▶ REQUIREMENT A: List every court case that the passage on court decisions and political backlash names.

SOURCE DOCUMENT START

Last November, California voters passed Proposition 8, a referendum overturning a ruling by their state Supreme Court legalizing same-sex marriage. Opponents promptly filed a legal challenge in the same court. On May 26, the court upheld Prop 8.

Michael Klarman, a civil rights historian, had done some thinking and writing about the drawbacks of using lawsuits to pursue marriage equality. But this spring, as Iowa’s Supreme Court legalized same-sex marriage and the Vermont and Maine legislatures did the same, he re-examined the idea that legal victories are outweighed by the backlashes they provoke.

I worry sometimes that during the Warren Court era, progressives grew too enamored of the idea of courts leading social reform movements. My concern is that court decisions that deviate too far from popular opinion can produce political backlashes that, at least in the short term, retard the causes they purport to advance, and make life difficult for progressive politicians. Let me offer a few examples from the book on which I am working.

In the short term, Brown v. Board of Education (1954) retarded racial progress in the South and radicalized Southern racial politics, advancing the careers of extreme segregationists such as Bull Connor and George Wallace. Miranda v. Arizona (1966), in the face of rapidly rising crime rates, facilitated Richard Nixon’s victory in the 1968 presidential election on a law-and-order platform. Furman v. Georgia (1972), by threatening to abolish the death penalty, produced a resurgence in support for capital punishment, as 35 states enacted new death penalty legislation within the next four years. Roe v. Wade (1973) generated a politically potent right-to-life movement that helped elect Ronald Reagan president in 1980 and has profoundly influenced national politics ever since.

SOURCE DOCUMENT END
DATA EXTRACTS START

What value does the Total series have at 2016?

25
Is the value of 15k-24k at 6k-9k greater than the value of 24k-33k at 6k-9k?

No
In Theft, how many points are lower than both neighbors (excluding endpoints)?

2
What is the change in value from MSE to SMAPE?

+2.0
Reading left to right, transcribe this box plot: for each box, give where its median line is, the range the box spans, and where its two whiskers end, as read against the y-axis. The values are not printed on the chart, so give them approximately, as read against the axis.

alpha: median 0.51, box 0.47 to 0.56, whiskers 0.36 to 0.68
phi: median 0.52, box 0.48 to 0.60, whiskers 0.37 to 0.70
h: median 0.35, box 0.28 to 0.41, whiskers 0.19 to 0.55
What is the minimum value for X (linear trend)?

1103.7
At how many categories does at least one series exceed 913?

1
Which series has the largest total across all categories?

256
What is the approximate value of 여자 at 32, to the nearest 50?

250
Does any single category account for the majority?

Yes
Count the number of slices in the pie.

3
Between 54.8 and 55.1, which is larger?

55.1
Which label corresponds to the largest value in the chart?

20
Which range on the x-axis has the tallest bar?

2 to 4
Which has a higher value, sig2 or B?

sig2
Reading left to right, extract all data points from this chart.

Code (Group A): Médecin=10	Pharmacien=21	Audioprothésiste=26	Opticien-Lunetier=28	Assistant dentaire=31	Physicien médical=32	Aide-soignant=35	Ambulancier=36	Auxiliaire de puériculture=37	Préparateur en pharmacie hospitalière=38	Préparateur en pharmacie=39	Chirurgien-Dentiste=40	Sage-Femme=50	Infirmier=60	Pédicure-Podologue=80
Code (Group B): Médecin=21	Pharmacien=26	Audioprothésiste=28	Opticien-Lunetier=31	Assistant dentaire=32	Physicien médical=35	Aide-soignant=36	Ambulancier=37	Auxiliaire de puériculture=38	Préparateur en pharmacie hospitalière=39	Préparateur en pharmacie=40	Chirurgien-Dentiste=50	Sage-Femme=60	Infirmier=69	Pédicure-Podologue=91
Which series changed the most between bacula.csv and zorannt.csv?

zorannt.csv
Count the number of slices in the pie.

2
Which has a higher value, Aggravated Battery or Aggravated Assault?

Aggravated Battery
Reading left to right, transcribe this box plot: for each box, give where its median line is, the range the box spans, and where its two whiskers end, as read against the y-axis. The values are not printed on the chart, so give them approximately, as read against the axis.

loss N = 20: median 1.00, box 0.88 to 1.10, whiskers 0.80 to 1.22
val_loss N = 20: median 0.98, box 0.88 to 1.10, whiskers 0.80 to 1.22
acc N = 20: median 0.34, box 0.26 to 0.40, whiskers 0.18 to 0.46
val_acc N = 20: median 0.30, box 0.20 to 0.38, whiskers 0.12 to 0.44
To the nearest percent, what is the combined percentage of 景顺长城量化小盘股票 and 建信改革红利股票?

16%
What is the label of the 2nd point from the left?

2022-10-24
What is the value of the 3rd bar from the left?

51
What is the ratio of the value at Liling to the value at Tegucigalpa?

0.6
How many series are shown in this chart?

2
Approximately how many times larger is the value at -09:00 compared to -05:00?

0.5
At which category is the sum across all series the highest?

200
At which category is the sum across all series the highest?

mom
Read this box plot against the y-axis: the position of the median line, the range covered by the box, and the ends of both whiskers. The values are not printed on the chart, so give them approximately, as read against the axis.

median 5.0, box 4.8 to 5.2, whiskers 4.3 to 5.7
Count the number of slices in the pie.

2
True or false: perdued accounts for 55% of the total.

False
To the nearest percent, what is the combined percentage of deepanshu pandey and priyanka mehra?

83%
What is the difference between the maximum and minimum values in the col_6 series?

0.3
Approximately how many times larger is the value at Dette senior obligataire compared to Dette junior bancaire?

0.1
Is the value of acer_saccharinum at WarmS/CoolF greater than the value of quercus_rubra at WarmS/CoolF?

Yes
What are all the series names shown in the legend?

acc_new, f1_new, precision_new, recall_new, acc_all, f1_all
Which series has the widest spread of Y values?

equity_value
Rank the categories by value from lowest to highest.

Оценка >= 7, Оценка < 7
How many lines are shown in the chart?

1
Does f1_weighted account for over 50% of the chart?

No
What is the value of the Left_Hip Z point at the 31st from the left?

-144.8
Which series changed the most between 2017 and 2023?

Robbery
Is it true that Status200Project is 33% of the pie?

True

DATA EXTRACTS END

▶ REQUIREMENT B: Copy out the part of the records that opens with their first line and closes with the line containing "Which has a higher value, Aggravated", both ends included.

▶ EXERCISE ANSWER A: Brown v. Board of Education (1954), Miranda v. Arizona (1966), Furman v. Georgia (1972), Roe v. Wade (1973)

▶ EXERCISE ANSWER B:
What value does the Total series have at 2016?

25
Is the value of 15k-24k at 6k-9k greater than the value of 24k-33k at 6k-9k?

No
In Theft, how many points are lower than both neighbors (excluding endpoints)?

2
What is the change in value from MSE to SMAPE?

+2.0
Reading left to right, transcribe this box plot: for each box, give where its median line is, the range the box spans, and where its two whiskers end, as read against the y-axis. The values are not printed on the chart, so give them approximately, as read against the axis.

alpha: median 0.51, box 0.47 to 0.56, whiskers 0.36 to 0.68
phi: median 0.52, box 0.48 to 0.60, whiskers 0.37 to 0.70
h: median 0.35, box 0.28 to 0.41, whiskers 0.19 to 0.55
What is the minimum value for X (linear trend)?

1103.7
At how many categories does at least one series exceed 913?

1
Which series has the largest total across all categories?

256
What is the approximate value of 여자 at 32, to the nearest 50?

250
Does any single category account for the majority?

Yes
Count the number of slices in the pie.

3
Between 54.8 and 55.1, which is larger?

55.1
Which label corresponds to the largest value in the chart?

20
Which range on the x-axis has the tallest bar?

2 to 4
Which has a higher value, sig2 or B?

sig2
Reading left to right, extract all data points from this chart.

Code (Group A): Médecin=10	Pharmacien=21	Audioprothésiste=26	Opticien-Lunetier=28	Assistant dentaire=31	Physicien médical=32	Aide-soignant=35	Ambulancier=36	Auxiliaire de puériculture=37	Préparateur en pharmacie hospitalière=38	Préparateur en pharmacie=39	Chirurgien-Dentiste=40	Sage-Femme=50	Infirmier=60	Pédicure-Podologue=80
Code (Group B): Médecin=21	Pharmacien=26	Audioprothésiste=28	Opticien-Lunetier=31	Assistant dentaire=32	Physicien médical=35	Aide-soignant=36	Ambulancier=37	Auxiliaire de puériculture=38	Préparateur en pharmacie hospitalière=39	Préparateur en pharmacie=40	Chirurgien-Dentiste=50	Sage-Femme=60	Infirmier=69	Pédicure-Podologue=91
Which series changed the most between bacula.csv and zorannt.csv?

zorannt.csv
Count the number of slices in the pie.

2
Which has a higher value, Aggravated Battery or Aggravated Assault?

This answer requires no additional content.